**Work required**
Recast the rows below as a JSON list of strings, one string per non-blank line. Omit the pictures.

**Input material**
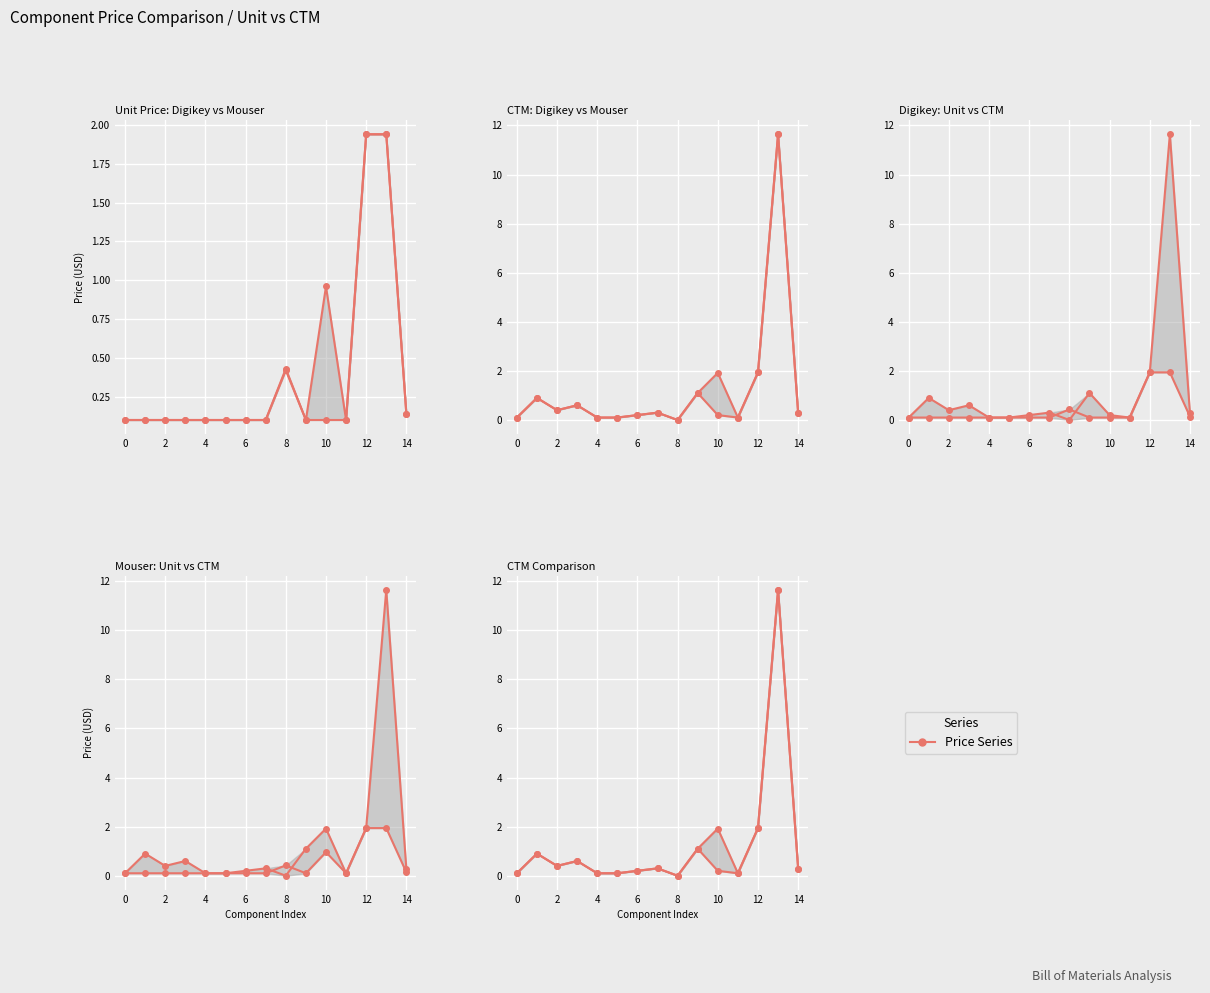

True or false: CTM Full Mouser has more than 2 points higher than both neighbors.

True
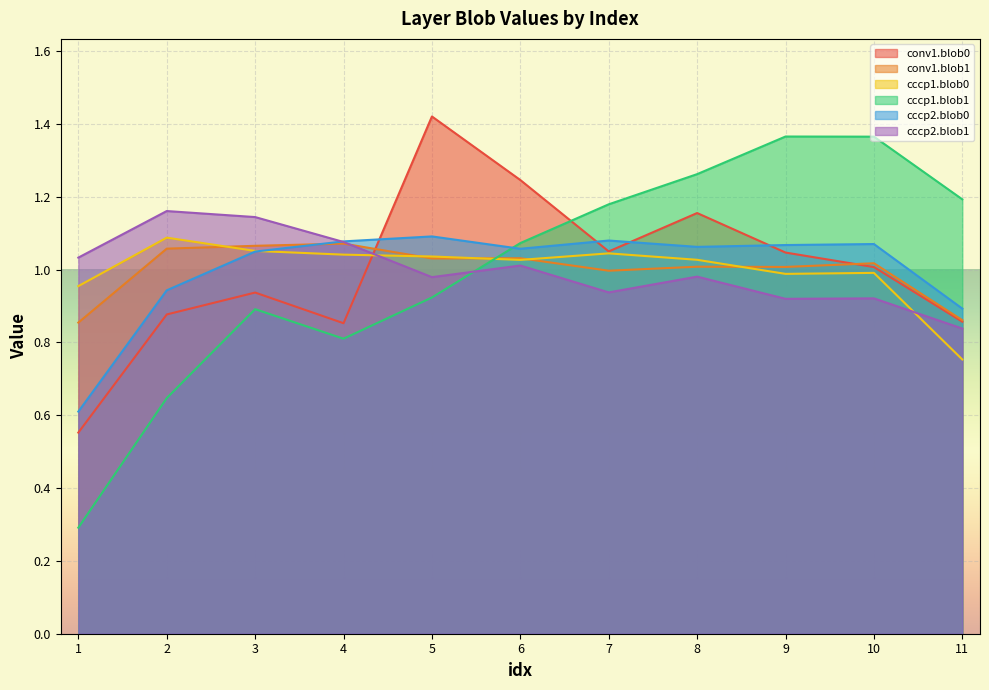

True or false: cccp2.blob1 and conv1.blob1 intersect in this chart.

True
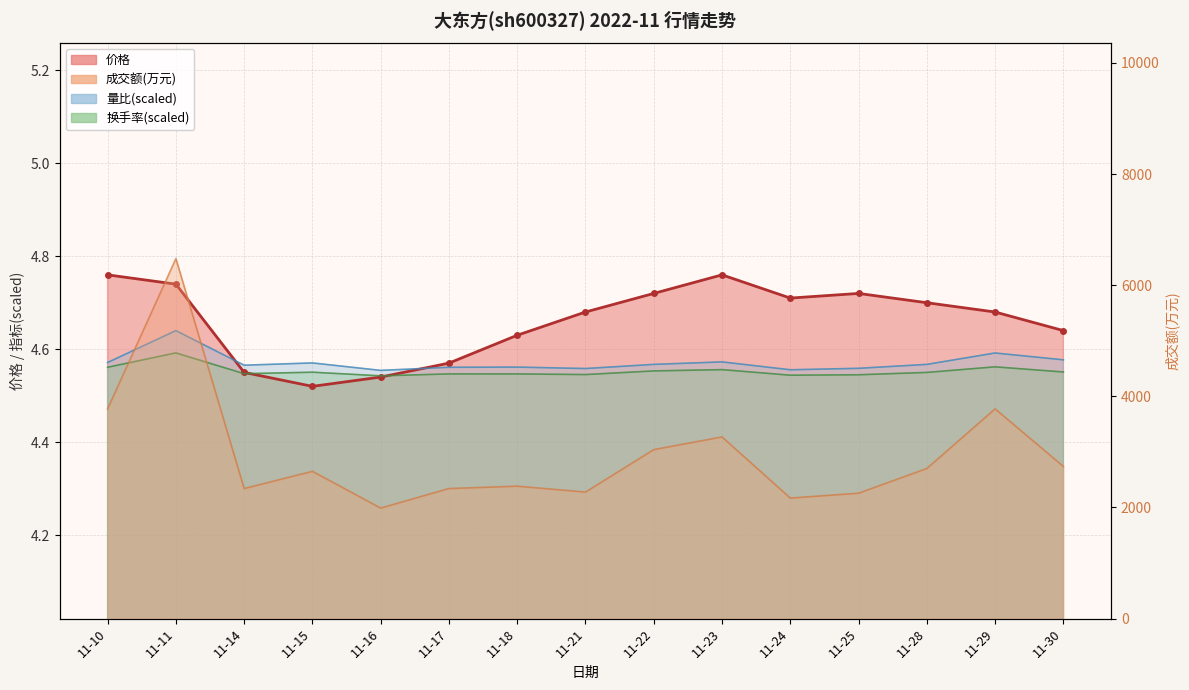

At which label does 成交额(万元) reach its minimum?

11-16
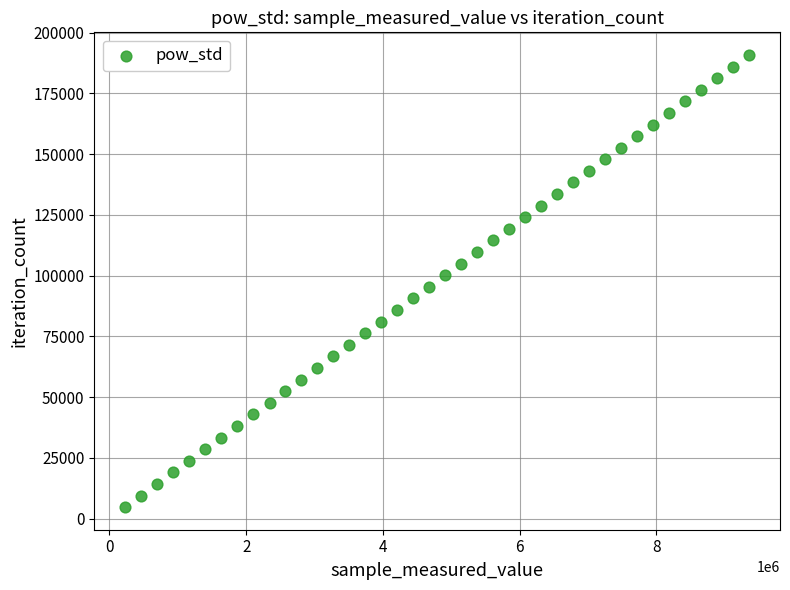

What is the range of X values (max minus min)?

9115470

**Response area**
[
  "True or false: CTM Full Mouser has more than 2 points higher than both neighbors.",
  "True",
  "True or false: cccp2.blob1 and conv1.blob1 intersect in this chart.",
  "True",
  "At which label does 成交额(万元) reach its minimum?",
  "11-16",
  "What is the range of X values (max minus min)?",
  "9115470"
]